Chicago has this problem a little bit too, but after some gate shenanigans, it seems like United might beat American.

Delta had American’s problems a few years ago, so got competitive in small but rich hub cities. They’ve dominated JetBlue in Boston, but have a mixed record against Alaska in Seattle, and are now even challenging American in Miami.

[7] American also has a Washington DC operation at (the much more premium and convenient) National / Reagan airport but the airport is packed, has tiny runways (no big planes) and a “perimeter rule” that limits flights >1,250 miles (about as far as Oklahoma City).
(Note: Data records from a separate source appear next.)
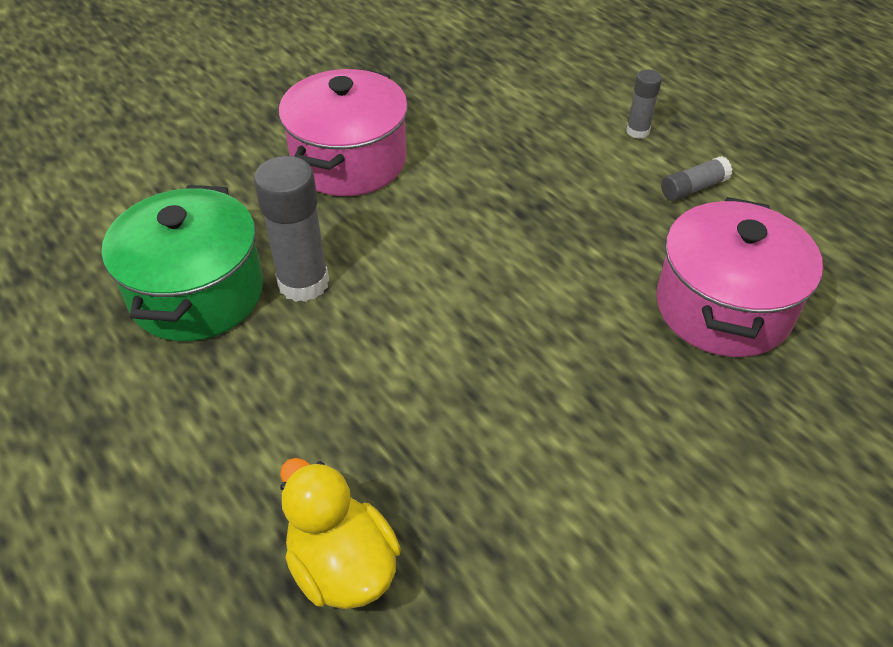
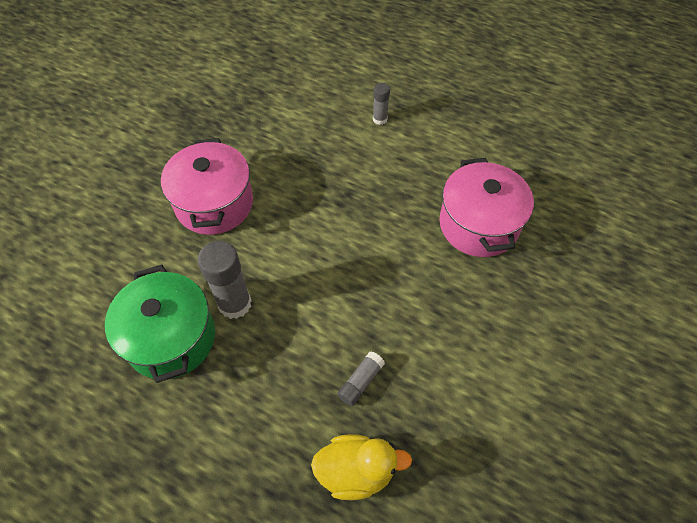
camera: 25 degrees left, 10 degrees up
(342, 565) = (356, 471): yellow duck -> yellow duck turned 150 degrees clockwise
(693, 188) = (429, 149): grey glue stick -> grey glue stick (360, 382)

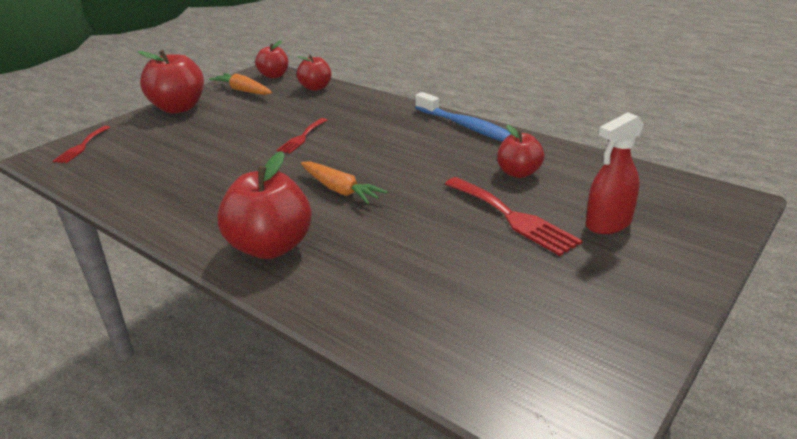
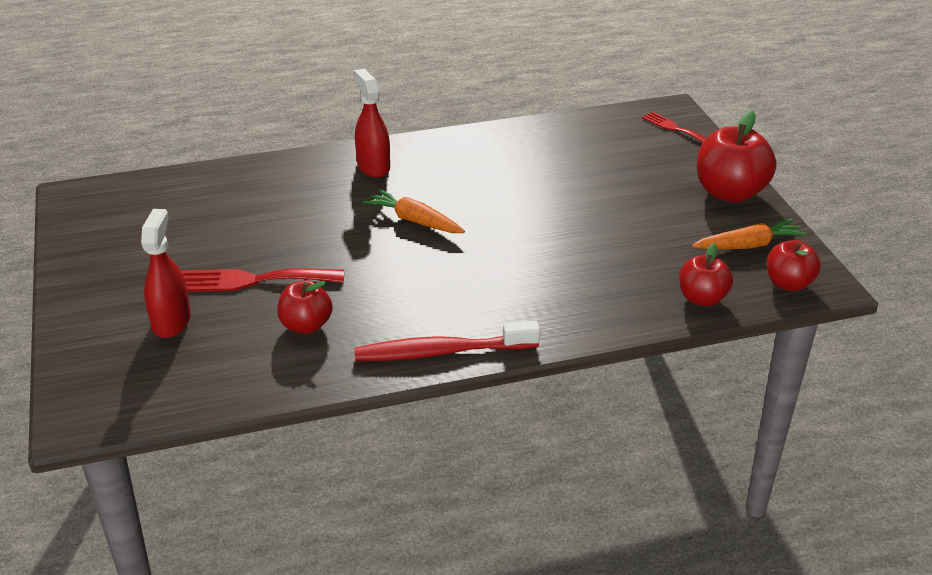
camera: 125 degrees right, 5 degrees up
(270, 247) = (373, 166): red apple -> red spray bottle
(302, 137) = (553, 239): red fork -> none
(340, 190) = (414, 221): orange carrot -> orange carrot turned 45 degrees clockwise
(468, 127) = (441, 352): blue toothbrush -> red toothbrush

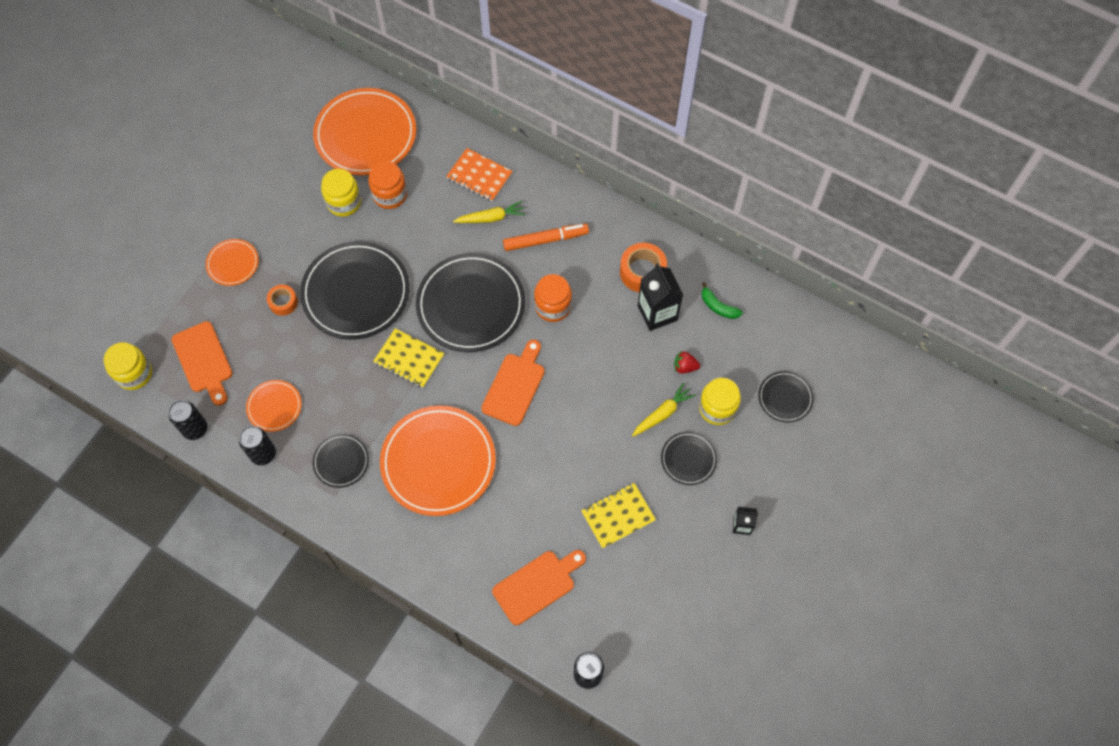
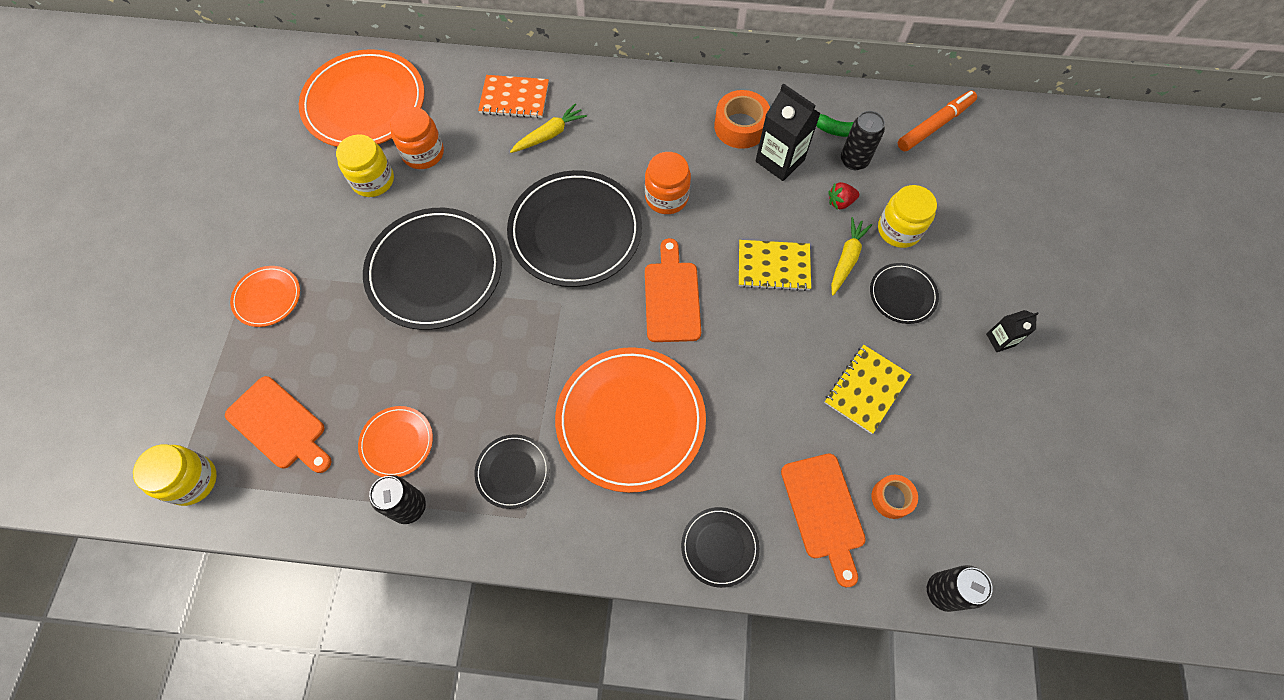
camera: 25 degrees left, 0 degrees up
(195, 429) = (305, 515): black can -> black can (854, 160)
(283, 302) = (351, 316): orange tape -> orange tape (891, 498)
(409, 359) = (535, 318): yellow notebook -> yellow notebook (773, 266)
(537, 585) = (824, 511): orange cutting board -> orange cutting board turned 135 degrees clockwise
(545, 240) = (620, 134): orange marker -> orange marker (934, 125)
(785, 398) = (959, 191): black plate -> black plate (719, 547)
American also has a crazy idea to be the leading airline in the “125th-200th” largest metros in the US. This has a different problem: serving these markets well means increasing frequency by “downgauging” to smaller planes. These smaller planes cost more to operate so you need richer customers. That might exist in Hyannis, Martha’s Vineyard, but probably not in Topeka, Kansas.

[8] Southwest did so many things differently (point-to-point, and was profitable for 47 consecutive fiscal years. But the airline’s egalitarianism, point-to-point domestic network, and dispersed geography meant is could never develop as much of a halo around its credit card points. As the airline’s underinvestment in technology caused operational mayhem, there was no golden mileage goose to fall back to.

[9] United’s MileagePlus program was appraised at $22b (>70% of its market cap), American’s AAdvantage program at $20b-$32b (300% - 450% of its market cap). Delta’s Skymiles program was not publicly appraised.